With such a pressing demand for security talent, one of the biggest challenges the UK faces is improving awareness of routes into the industry. The popular belief that cybersecurity needs only technical people with STEM skills is a misnomer: while people with networking, engineering and analysis are definitely in-demand, individuals with a background in law, governance, risk assessment and policy management are also increasingly sought after and more definitely needs to be done to create clearer pathways for all types of roles.
The current qualification and certification landscape can be needlessly difficult to navigate, both for those working in and hoping to break into the industry, as well as businesses that don’t have a clear understanding of the skills and experience they need.
A chartered standard, albeit covering multiple security disciplines, would help to improve the situation for all and is a proposal that the industry should certainly look to embrace.
Fortunately, the consultation has already received the backing of a number of leading bodies in the field, including CREST, techUK and the Chartered Institute for IT.

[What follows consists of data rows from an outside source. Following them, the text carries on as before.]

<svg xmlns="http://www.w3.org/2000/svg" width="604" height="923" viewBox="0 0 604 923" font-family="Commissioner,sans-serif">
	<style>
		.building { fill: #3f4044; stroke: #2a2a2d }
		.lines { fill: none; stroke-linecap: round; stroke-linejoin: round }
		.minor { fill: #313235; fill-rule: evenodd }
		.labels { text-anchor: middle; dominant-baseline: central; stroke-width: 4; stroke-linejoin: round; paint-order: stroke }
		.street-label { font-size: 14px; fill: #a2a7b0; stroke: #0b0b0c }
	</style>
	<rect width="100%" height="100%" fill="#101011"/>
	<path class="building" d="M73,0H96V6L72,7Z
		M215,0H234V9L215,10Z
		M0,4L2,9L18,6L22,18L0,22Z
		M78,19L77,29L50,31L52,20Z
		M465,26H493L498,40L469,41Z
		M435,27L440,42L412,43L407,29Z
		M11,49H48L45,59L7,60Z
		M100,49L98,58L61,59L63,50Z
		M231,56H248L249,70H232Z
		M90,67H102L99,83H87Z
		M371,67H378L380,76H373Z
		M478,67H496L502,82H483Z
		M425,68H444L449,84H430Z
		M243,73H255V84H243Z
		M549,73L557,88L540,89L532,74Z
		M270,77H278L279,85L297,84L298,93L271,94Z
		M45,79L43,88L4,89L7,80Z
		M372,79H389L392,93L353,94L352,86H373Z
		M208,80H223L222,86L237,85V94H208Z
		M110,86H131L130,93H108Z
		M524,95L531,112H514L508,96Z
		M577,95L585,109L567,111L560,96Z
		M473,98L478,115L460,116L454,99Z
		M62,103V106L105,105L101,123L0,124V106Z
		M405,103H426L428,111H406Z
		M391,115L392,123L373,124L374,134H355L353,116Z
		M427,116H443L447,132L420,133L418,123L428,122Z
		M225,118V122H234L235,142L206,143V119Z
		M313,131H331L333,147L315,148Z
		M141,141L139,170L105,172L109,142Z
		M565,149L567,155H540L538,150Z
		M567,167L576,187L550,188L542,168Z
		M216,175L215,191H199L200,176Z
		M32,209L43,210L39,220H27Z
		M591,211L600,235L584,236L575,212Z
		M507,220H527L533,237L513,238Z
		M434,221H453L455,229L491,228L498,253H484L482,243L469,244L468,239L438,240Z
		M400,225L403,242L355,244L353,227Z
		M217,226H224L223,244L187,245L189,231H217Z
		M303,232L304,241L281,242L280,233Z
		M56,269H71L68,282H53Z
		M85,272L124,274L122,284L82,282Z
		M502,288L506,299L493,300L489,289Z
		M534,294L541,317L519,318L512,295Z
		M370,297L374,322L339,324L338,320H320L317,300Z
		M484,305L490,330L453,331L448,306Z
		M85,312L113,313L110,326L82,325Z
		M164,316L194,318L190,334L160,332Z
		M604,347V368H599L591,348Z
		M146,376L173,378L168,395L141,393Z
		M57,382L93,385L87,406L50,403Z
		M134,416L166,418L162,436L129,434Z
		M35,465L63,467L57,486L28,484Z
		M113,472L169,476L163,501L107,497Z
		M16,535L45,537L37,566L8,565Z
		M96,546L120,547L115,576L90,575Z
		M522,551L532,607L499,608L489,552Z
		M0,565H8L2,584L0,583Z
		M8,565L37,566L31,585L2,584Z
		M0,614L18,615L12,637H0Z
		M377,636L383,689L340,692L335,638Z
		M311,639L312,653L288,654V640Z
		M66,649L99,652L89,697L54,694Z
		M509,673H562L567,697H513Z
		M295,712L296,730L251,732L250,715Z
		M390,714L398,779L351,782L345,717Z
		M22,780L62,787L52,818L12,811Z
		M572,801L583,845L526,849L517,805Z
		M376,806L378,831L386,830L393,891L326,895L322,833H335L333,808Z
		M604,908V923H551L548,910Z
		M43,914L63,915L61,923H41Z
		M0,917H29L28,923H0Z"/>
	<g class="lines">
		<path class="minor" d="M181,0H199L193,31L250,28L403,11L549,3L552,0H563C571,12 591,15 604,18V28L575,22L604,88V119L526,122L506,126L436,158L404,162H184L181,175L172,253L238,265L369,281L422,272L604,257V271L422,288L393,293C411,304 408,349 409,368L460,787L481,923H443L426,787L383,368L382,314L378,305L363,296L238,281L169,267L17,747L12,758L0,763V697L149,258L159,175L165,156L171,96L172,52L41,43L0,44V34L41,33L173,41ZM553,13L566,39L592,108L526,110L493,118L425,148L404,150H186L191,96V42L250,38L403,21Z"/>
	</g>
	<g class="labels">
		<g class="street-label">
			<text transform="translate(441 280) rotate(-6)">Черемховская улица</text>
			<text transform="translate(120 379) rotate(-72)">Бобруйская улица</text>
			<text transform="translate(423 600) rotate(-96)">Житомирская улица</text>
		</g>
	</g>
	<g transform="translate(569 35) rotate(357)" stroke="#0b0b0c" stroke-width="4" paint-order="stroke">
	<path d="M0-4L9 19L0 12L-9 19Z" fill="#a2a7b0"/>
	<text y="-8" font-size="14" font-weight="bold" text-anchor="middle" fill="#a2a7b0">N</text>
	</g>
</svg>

Boosting diversity in the cybersecurity sector is also an important discussion point of the consultation. The industry is still male-dominated and better coordination of outreach is needed to attract more women.
Government efforts to improve awareness of cybersecurity issues from a young age may help in this regard, albeit the effect of any initiatives is only likely to be felt over a much longer term.
Other stated aims of the consultation may also be difficult to achieve any time soon. The idea of a common agreed Code of Ethics for cybersecurity professionals may be well intentioned but, in reality, hard to implement given the constantly evolving nature of the industry and the many moving parts involved in keeping organizations across many different sectors secure.
Perhaps more emphasis should be placed on ensuring that security professionals are able to collaborate better to share knowledge and intelligence, as well as develop better, more efficient ways of working.
For the UK to remain a global leader in cybersecurity, it’s clear that we need to continue to raise awareness of the importance of cybersecurity and its many challenges. Encouraging open discussion is definitely a positive step, although given the current shortfall of industry professionals, the speed at which any recommendations are agreed and introduced will be pivotal.
At this moment, businesses are currently struggling to recruit the skilled personnel they need, and with security requirements only likely to grow, we need solutions to bridge the gap, both now and in the future.